Wednesday, April 13, 2011
When I have a cooperative subject, I try to remember to turn the camera vertical to get some variation into my images for the day. While shorebirds like sandpipers and plovers aren't always the best shape for taking advantage of a vertical frame due to their low height and stocky stature, it's still worth taking a look. In this situation, the apparent shallow dof I could get by using the sand in the foreground and the long distance to the dunes in the background helped to make an isolated environment for the plover, and it worked much better in the vertical for this purpose.

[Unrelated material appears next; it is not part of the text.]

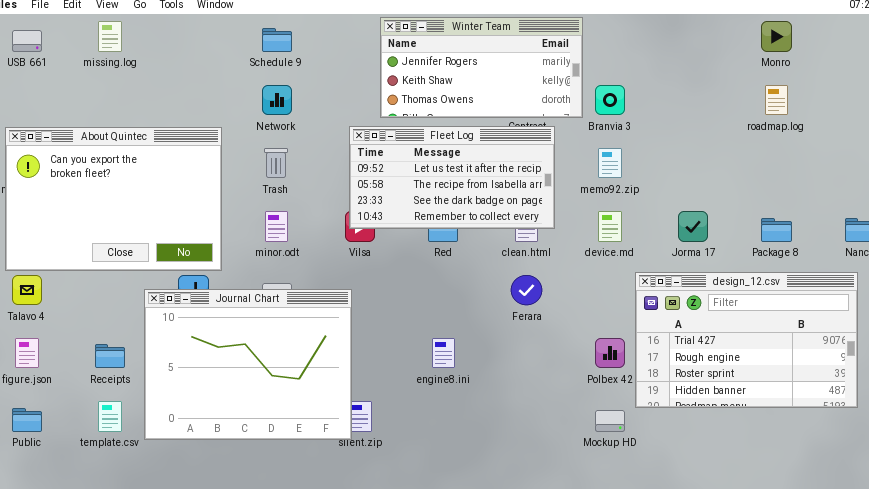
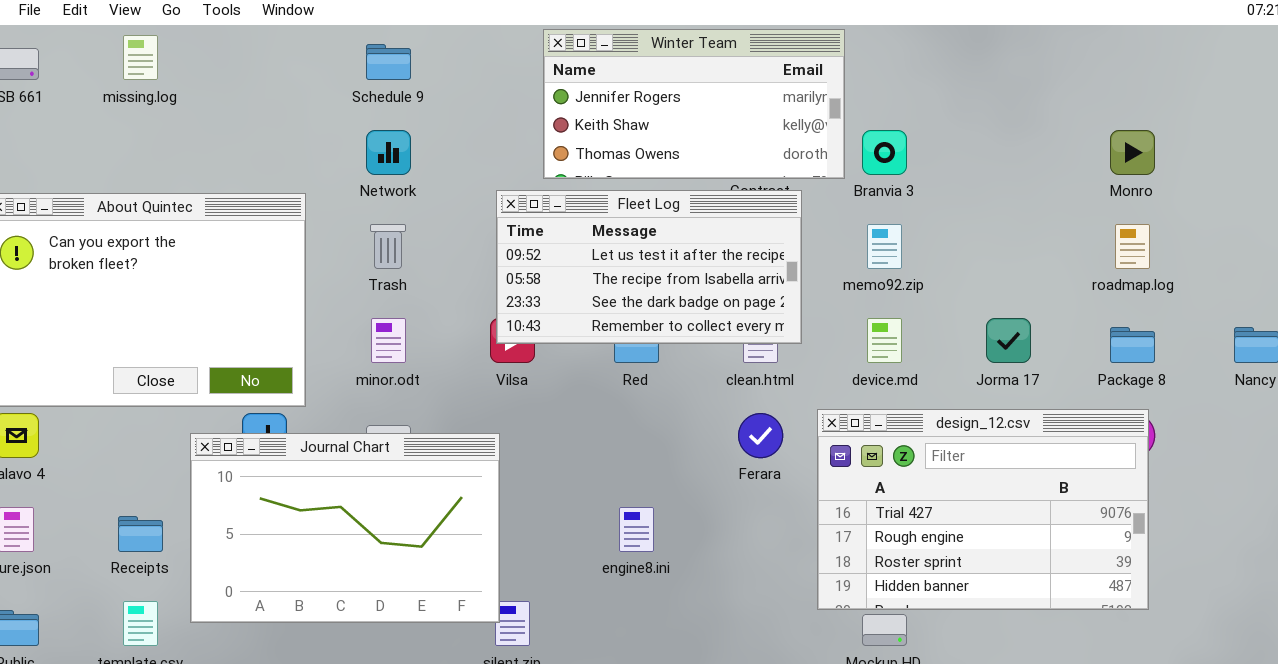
Monro: [761,21,792,52] -> [1110,130,1155,175], moved
roadmap.log: [765,85,788,115] -> [1115,224,1150,269], moved
design_12.csv: [635,272,858,408] -> [817,409,1149,610], moved
Journal Chart: [144,289,352,440] -> [190,433,500,623], resized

While I enjoy a good photograph of a bird tucked into its feathers, sometimes they can lack a little something when an eye isn't clearly visible. The shot above is from just after it pulled out of its resting position to take a look around, and the frame below is from a bit earlier while I was watching this group of birds. The sun was bouncing behind clouds, giving a good mix of diffuse overcast light with a touch of sunshine every now and then too.
See more of the semiplamated plovers and other species in my Plovers Gallery.
Saturday, December 11, 2010
Before I saw the huge flock of sandpipers flowing along the beach at Limantour Spit in Point Reyes National Seashore, I had a wonderful encounter with 15-20 semipalmated plovers on that same stretch of beach. It was a great time of day for shorebird photography -- mid-morning with a rising tide. All of the shorebirds were more interested in napping and preening than running around and feeding. They likely spent the early hours feeding on the estuarine mudflats during low tide, and then were ready to rest and digest on the beach.